Overall insurance premium income rose 21 percent in the first three quarters of 2017 from a year earlier to 3 trillion yuan ($453 billion), the insurance regulator said on Thursday. That compares with a jump of 32 percent in the same period a year earlier.
The China Insurance Regulatory Commission (CIRC) has clamped down on excessive use of short-term, risky universal life products. A handful of insurance firms have been punished for problems involving shareholder equities, internal controls and transactions with related parties.
Outstanding investment by insurers stood at 14.6 trillion yuan as of the end of September, up 9.38 percent from the start of the year, Duan Haizhou, an official at CIRC, told reporters at a quarterly briefing in Beijing.
Nine-month investment yields were at 4.05 percent, up 0.1 percentage point from a year earlier, Duan said.
Insurers’ nine-month profits rose 18.31 percent from a year earlier to 185.7 billion yuan, he added.
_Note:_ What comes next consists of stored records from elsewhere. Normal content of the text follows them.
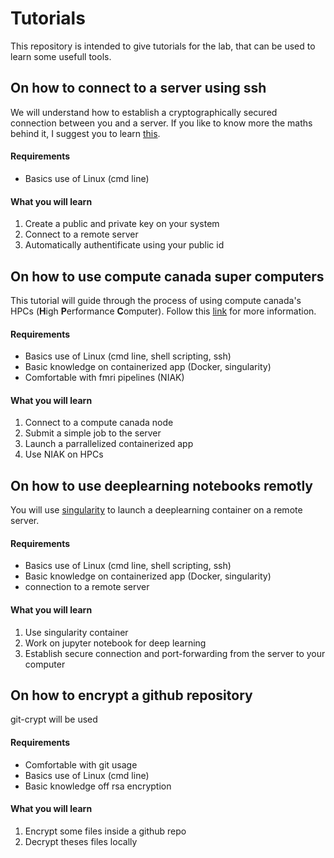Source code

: # Tutorials
This repository is intended to give tutorials for the lab, that can be used to learn some usefull tools.

## On how to connect to a server using ssh
We will understand how to establish a cryptographically secured connection between you and a server.
If you like to know more the maths behind it, I suggest you to learn [this](https://nrich.maths.org/2200).

#### Requirements
- Basics use of Linux (cmd line)

#### What you will learn
1. Create a public and private key on your system
2. Connect to a remote server
2. Automatically authentificate using your public id

## On how to use compute canada super computers
This tutorial will guide through the process of using compute canada's HPCs (**H**igh **P**erformance **C**omputer).
Follow this [link](https://docs.computecanada.ca/wiki/Getting_Started) for more information.

#### Requirements
- Basics use of Linux (cmd line, shell scripting, ssh)
- Basic knowledge on containerized app (Docker, singularity)
- Comfortable with fmri pipelines (NIAK)

#### What you will learn
1. Connect to a compute canada node
2. Submit a simple job to the server
3. Launch a parrallelized containerized app
4. Use NIAK on HPCs

## On how to use deeplearning notebooks remotly
You will use [singularity](https://singularity.lbl.gov/) to launch a deeplearning container on a remote server.

#### Requirements
- Basics use of Linux (cmd line, shell scripting, ssh)
- Basic knowledge on containerized app (Docker, singularity)
- connection to a remote server

#### What you will learn
1. Use singularity container
2. Work on jupyter notebook for deep learning
3. Establish secure connection and port-forwarding from the server to your computer

## On how to encrypt a github repository
git-crypt will be used

#### Requirements
- Comfortable with git usage
- Basics use of Linux (cmd line)
- Basic knowledge off rsa encryption

#### What you will learn
1. Encrypt some files inside a github repo
2. Decrypt theses files locally
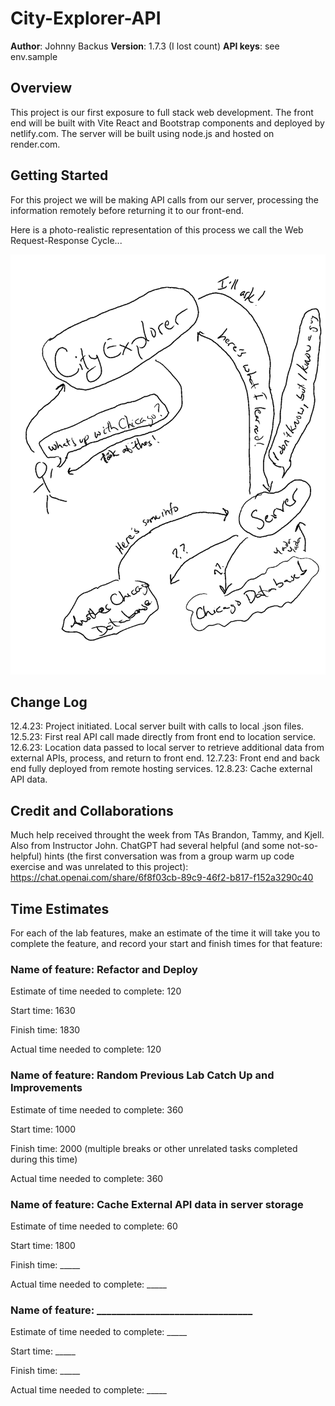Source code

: # City-Explorer-API

**Author**: Johnny Backus
**Version**: 1.7.3 (I lost count)
**API keys**: see env.sample

## Overview

This project is our first exposure to full stack web development. The front end will be built with Vite React and Bootstrap components and deployed by netlify.com. The server will be built using node.js and hosted on render.com.

## Getting Started

For this project we will be making API calls from our server, processing the information remotely before returning it to our front-end.

Here is a photo-realistic representation of this process we call the Web Request-Response Cycle...

![Hand-drawn sketch of sample Web Request-Response Cyle](images/WRRC.png)

## Change Log

12.4.23: Project initiated. Local server built with calls to local .json files.
12.5.23: First real API call made directly from front end to location service.
12.6.23: Location data passed to local server to retrieve additional data from external APIs, process, and return to front end.
12.7.23: Front end and back end fully deployed from remote hosting services.
12.8.23: Cache external API data.

## Credit and Collaborations

Much help received throught the week from TAs Brandon, Tammy, and Kjell. Also from Instructor John.
ChatGPT had several helpful (and some not-so-helpful) hints (the first conversation was from a group warm up code exercise and was unrelated to this project): https://chat.openai.com/share/6f8f03cb-89c9-46f2-b817-f152a3290c40

## Time Estimates

For each of the lab features, make an estimate of the time it will take you to complete the feature, and record your start and finish times for that feature:

### Name of feature: Refactor and Deploy

Estimate of time needed to complete: 120

Start time: 1630

Finish time: 1830

Actual time needed to complete: 120

### Name of feature: Random Previous Lab Catch Up and Improvements

Estimate of time needed to complete: 360

Start time: 1000

Finish time: 2000 (multiple breaks or other unrelated tasks completed during this time)

Actual time needed to complete: 360


### Name of feature: Cache External API data in server storage

Estimate of time needed to complete: 60

Start time: 1800

Finish time: _____

Actual time needed to complete: _____

### Name of feature: ________________________________

Estimate of time needed to complete: _____

Start time: _____

Finish time: _____

Actual time needed to complete: _____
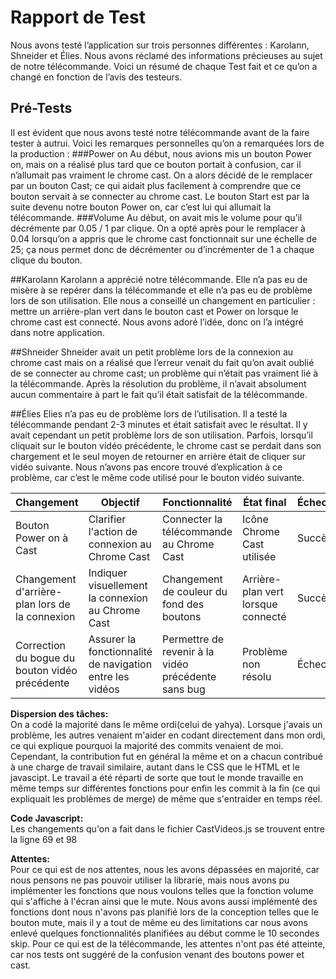
# Rapport de Test

Nous avons testé l’application sur trois personnes différentes : Karolann, Shneider et Élies. Nous avons réclamé des informations précieuses au sujet de notre télécommande. Voici un résumé de chaque Test fait et ce qu’on a changé en fonction de l’avis des testeurs.

## Pré-Tests
Il est évident que nous avons testé notre télécommande avant de la faire tester à autrui. Voici les remarques personnelles qu’on a remarquées lors de la production :
    ###Power on
Au début, nous avions mis un bouton Power on, mais on a réalisé plus tard que ce bouton portait à confusion, car il n’allumait pas vraiment le chrome cast. On a alors décidé de le remplacer par un bouton Cast; ce qui aidait plus facilement à comprendre que ce bouton servait à se connecter au chrome cast. Le bouton Start est par la suite devenu notre bouton Power on, car c’est lui qui allumait la télécommande.
	 ###Volume
Au début, on avait mis le volume pour qu’il décrémente par 0.05 / 1 par clique. On a opté après pour le remplacer à 0.04 lorsqu’on a appris que le chrome cast fonctionnait sur une échelle de 25; ça nous permet donc de décrémenter ou d’incrémenter de 1 a chaque clique du bouton.

##Karolann
Karolann a apprécié notre télécommande. Elle n’a pas eu de misère à se repérer dans la télécommande et elle n’a pas eu de problème lors de son utilisation. Elle nous a conseillé un changement en particulier : mettre un arrière-plan vert dans le bouton cast et Power on lorsque le chrome cast est connecté. Nous avons adoré l’idée, donc on l’a intégré dans notre application.

##Shneider
Shneider avait un petit problème lors de la connexion au chrome cast mais on a réalisé que l’erreur venait du fait qu’on avait oublié de se connecter au chrome cast; un problème qui n’était pas vraiment lié à la télécommande. Après la résolution du problème, il n’avait absolument aucun commentaire à part le fait qu’il était satisfait de la télécommande.

##Élies
Elies n’a pas eu de problème lors de l’utilisation. Il a testé la télécommande pendant 2-3 minutes et était satisfait avec le résultat. Il y avait cependant un petit problème lors de son utilisation. Parfois, lorsqu’il cliquait sur le bouton vidéo précédente, le chrome cast se perdait dans son chargement et le seul moyen de retourner en arrière était de cliquer sur vidéo suivante. Nous n’avons pas encore trouvé d’explication à ce problème, car c’est le même code utilisé pour le bouton vidéo suivante.



| Changement                                       | Objectif                                                         | Fonctionnalité                                        | État final                                           | Échec/Succès |
|--------------------------------------------------|------------------------------------------------------------------|-------------------------------------------------------|-----------------------------------------------------|--------------|
| Bouton Power on à Cast                           | Clarifier l'action de connexion au Chrome Cast                   | Connecter la télécommande au Chrome Cast              | Icône Chrome Cast utilisée                           | Succès       |
| Changement d'arrière-plan lors de la connexion   | Indiquer visuellement la connexion au Chrome Cast                | Changement de couleur du fond des boutons             | Arrière-plan vert lorsque connecté                   | Succès       |
| Correction du bogue du bouton vidéo précédente   | Assurer la fonctionnalité de navigation entre les vidéos         | Permettre de revenir à la vidéo précédente sans bug   | Problème non résolu                                  | Échec        |




**Dispersion des tâches:**  
On a codé la majorité dans le même ordi(celui de yahya). Lorsque j'avais un problème, les autres venaient m'aider en codant directement dans mon ordi, ce qui explique pourquoi la majorité des commits venaient de moi. Cependant, la contribution fut en général la même et on a chacun contribué à une charge de travail similaire, autant dans le CSS que le HTML et le javascipt. Le travail a été réparti de sorte que tout le monde travaille en même temps sur différentes fonctions pour enfin les commit à la fin (ce qui expliquait les problèmes de merge) de même que s'entraider en temps réel.
    
**Code Javascript:**  
Les changements qu'on a fait dans le fichier CastVideos.js se trouvent entre la ligne 69 et 98

**Attentes:**  
Pour ce qui est de nos attentes, nous les avons dépassées en majorité, car nous pensons ne pas pouvoir utiliser la librarie, mais nous avons pu implémenter les fonctions que nous voulons telles que la fonction volume qui s'affiche à l'écran ainsi que le mute. Nous avons aussi implémenté des fonctions dont nous n'avons pas planifié lors de la conception telles que le bouton mute, mais il y a tout de même eu des limitations car nous avons enlevé quelques fonctionnalités planifiées au début comme le 10 secondes skip. Pour ce qui est de la télécommande, les attentes n'ont pas été atteinte, car nos tests ont suggéré de la confusion venant des boutons power et cast.


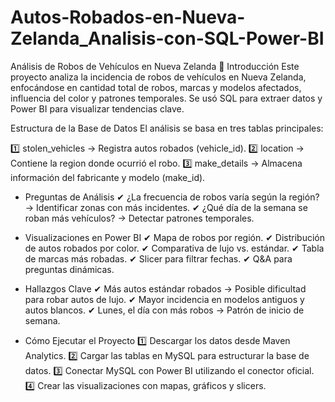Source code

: # Autos-Robados-en-Nueva-Zelanda_Analisis-con-SQL-Power-BI

Análisis de Robos de Vehículos en Nueva Zelanda
📌 Introducción
Este proyecto analiza la incidencia de robos de vehículos en Nueva Zelanda, enfocándose en cantidad total de robos, marcas y modelos afectados, influencia del color y patrones temporales. Se usó SQL para extraer datos y Power BI para visualizar tendencias clave.

Estructura de la Base de Datos
El análisis se basa en tres tablas principales:

1️⃣ stolen_vehicles → Registra autos robados (vehicle_id). 2️⃣ location → Contiene la region donde ocurrió el robo. 3️⃣ make_details → Almacena información del fabricante y modelo (make_id).

- Preguntas de Análisis
✔ ¿La frecuencia de robos varía según la región? → Identificar zonas con más incidentes. ✔ ¿Qué día de la semana se roban más vehículos? → Detectar patrones temporales.

- Visualizaciones en Power BI
✔ Mapa de robos por región. ✔ Distribución de autos robados por color. ✔ Comparativa de lujo vs. estándar. ✔ Tabla de marcas más robadas. ✔ Slicer para filtrar fechas. ✔ Q&A para preguntas dinámicas.

- Hallazgos Clave
✔ Más autos estándar robados → Posible dificultad para robar autos de lujo. ✔ Mayor incidencia en modelos antiguos y autos blancos. ✔ Lunes, el día con más robos → Patrón de inicio de semana.

- Cómo Ejecutar el Proyecto
1️⃣ Descargar los datos desde Maven Analytics. 2️⃣ Cargar las tablas en MySQL para estructurar la base de datos. 3️⃣ Conectar MySQL con Power BI utilizando el conector oficial. 4️⃣ Crear las visualizaciones con mapas, gráficos y slicers.
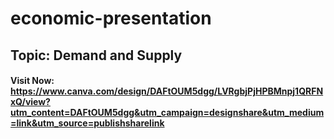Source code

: # economic-presentation
## Topic: Demand and Supply
#### Visit Now:    https://www.canva.com/design/DAFtOUM5dgg/LVRgbjPjHPBMnpj1QRFNxQ/view?utm_content=DAFtOUM5dgg&utm_campaign=designshare&utm_medium=link&utm_source=publishsharelink
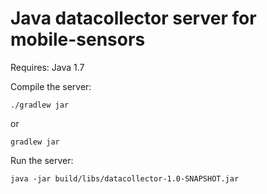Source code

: # Java datacollector server for mobile-sensors #

Requires: Java 1.7

Compile the server:

    ./gradlew jar
or

    gradlew jar

Run the server:

    java -jar build/libs/datacollector-1.0-SNAPSHOT.jar
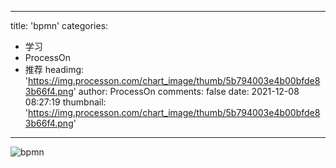 
---
title: 'bpmn'
categories: 
 - 学习
 - ProcessOn
 - 推荐
headimg: 'https://img.processon.com/chart_image/thumb/5b794003e4b00bfde83b66f4.png'
author: ProcessOn
comments: false
date: 2021-12-08 08:27:19
thumbnail: 'https://img.processon.com/chart_image/thumb/5b794003e4b00bfde83b66f4.png'
---

<div>   
<img class="thumb" alt="bpmn" src="https://img.processon.com/chart_image/thumb/5b794003e4b00bfde83b66f4.png" referrerpolicy="no-referrer">
<p></p>  
</div>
Ping An Insurance Group Co of China (2318.HK)(601318.SS), the country’s largest insurer by market value, said last month its third-quarter net profit surged 45.5 percent from a year earlier due to strong insurance sales.
China Life Insurance Co (601628.SS)(2628.HK), the country’s No.2 insurer, said net profit more than quadrupled in the quarter, partly due to healthy premiums, and thanks to investment gains in the stock market.
Total assets held by insurers were at 16.58 trillion yuan as of the end of September, up 9.69 percent from the beginning of the year.